RECORDS TO USE Start Marker

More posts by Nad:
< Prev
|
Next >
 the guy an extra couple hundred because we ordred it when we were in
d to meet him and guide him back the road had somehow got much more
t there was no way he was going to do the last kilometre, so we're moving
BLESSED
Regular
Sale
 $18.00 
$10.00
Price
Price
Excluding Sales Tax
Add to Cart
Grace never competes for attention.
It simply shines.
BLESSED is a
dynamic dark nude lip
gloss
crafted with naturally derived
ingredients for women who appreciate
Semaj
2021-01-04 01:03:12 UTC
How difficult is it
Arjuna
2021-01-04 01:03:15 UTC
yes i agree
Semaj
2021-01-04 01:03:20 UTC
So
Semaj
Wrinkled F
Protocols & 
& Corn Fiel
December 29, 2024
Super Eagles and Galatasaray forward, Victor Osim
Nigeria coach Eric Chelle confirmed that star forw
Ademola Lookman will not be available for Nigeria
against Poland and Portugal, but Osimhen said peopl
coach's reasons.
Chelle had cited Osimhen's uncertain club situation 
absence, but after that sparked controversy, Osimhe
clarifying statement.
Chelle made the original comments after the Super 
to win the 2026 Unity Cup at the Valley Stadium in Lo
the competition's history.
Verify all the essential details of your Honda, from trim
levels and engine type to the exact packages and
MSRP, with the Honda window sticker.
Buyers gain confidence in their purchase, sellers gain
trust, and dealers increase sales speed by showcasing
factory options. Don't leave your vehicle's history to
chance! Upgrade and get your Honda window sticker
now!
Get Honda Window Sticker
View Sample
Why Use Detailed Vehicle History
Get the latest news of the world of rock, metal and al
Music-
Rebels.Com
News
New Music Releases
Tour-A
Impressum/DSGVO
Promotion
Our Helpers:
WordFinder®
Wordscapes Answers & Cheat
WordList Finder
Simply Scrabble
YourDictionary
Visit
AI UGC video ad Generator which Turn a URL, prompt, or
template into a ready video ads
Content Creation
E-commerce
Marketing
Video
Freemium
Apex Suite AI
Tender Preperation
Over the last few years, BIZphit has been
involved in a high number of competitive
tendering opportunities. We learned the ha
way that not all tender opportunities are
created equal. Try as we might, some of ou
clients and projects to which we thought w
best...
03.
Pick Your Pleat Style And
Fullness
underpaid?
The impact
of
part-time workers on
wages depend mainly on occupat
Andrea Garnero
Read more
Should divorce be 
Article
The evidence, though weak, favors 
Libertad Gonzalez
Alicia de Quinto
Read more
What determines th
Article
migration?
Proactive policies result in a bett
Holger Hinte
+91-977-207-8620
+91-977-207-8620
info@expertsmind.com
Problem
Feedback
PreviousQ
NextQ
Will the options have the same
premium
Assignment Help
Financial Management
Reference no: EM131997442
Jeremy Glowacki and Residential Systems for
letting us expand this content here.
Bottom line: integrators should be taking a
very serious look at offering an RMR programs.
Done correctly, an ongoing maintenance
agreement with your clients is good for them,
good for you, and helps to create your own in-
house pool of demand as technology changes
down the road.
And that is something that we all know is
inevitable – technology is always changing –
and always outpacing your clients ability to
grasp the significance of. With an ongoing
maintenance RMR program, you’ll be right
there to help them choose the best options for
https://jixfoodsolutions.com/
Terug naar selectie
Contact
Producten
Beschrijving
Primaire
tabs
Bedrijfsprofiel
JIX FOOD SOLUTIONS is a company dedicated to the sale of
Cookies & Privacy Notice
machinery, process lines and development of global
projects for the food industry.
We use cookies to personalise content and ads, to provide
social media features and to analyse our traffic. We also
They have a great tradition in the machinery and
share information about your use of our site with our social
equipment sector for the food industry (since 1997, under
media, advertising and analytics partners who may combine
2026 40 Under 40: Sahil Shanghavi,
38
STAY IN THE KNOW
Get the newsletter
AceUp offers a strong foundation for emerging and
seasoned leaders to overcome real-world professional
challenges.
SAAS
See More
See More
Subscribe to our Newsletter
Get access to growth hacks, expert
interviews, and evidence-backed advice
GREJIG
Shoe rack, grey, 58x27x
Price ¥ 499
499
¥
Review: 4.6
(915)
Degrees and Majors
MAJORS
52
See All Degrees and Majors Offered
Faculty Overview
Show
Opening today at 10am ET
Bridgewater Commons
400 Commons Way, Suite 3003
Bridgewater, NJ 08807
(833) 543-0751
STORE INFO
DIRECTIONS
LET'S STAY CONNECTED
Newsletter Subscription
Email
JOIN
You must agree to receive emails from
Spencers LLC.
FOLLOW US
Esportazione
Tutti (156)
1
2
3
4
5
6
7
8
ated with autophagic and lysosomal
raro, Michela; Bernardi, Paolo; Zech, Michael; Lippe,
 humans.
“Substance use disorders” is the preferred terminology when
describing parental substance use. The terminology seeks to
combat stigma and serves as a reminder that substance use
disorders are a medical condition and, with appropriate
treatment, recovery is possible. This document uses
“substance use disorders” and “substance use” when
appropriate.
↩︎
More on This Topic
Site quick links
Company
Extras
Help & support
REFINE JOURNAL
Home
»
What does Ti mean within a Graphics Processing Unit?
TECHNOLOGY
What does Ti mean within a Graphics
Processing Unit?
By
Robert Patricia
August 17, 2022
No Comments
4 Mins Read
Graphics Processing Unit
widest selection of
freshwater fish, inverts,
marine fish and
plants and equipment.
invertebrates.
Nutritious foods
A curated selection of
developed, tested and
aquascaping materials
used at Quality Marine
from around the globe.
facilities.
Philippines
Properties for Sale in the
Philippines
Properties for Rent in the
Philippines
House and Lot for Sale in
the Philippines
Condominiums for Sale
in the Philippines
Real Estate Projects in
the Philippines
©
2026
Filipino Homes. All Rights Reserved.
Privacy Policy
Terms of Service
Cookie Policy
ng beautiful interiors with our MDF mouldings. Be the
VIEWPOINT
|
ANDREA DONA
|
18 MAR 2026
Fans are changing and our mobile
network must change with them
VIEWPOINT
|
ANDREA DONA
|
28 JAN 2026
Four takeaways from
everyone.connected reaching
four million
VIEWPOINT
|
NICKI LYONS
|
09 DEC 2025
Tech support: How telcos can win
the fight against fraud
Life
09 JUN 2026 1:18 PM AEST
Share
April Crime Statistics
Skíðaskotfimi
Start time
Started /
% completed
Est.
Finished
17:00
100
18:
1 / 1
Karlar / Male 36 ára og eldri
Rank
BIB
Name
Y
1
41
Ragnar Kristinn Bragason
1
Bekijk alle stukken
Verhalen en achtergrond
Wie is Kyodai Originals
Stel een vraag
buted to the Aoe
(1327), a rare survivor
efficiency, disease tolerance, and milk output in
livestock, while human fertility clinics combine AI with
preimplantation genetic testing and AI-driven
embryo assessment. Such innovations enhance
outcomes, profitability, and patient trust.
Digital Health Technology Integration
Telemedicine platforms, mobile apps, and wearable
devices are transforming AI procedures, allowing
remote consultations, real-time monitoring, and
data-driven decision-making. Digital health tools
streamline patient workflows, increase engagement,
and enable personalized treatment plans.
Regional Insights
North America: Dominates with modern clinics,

RECORDS TO USE End Marker

● **TASK OBJECTIVE**
Find all lines holding the word "evidence" in the records above and copy them.

● **RESULT OF THE EXERCISE**
The evidence, though weak, favors 
interviews, and evidence-backed advice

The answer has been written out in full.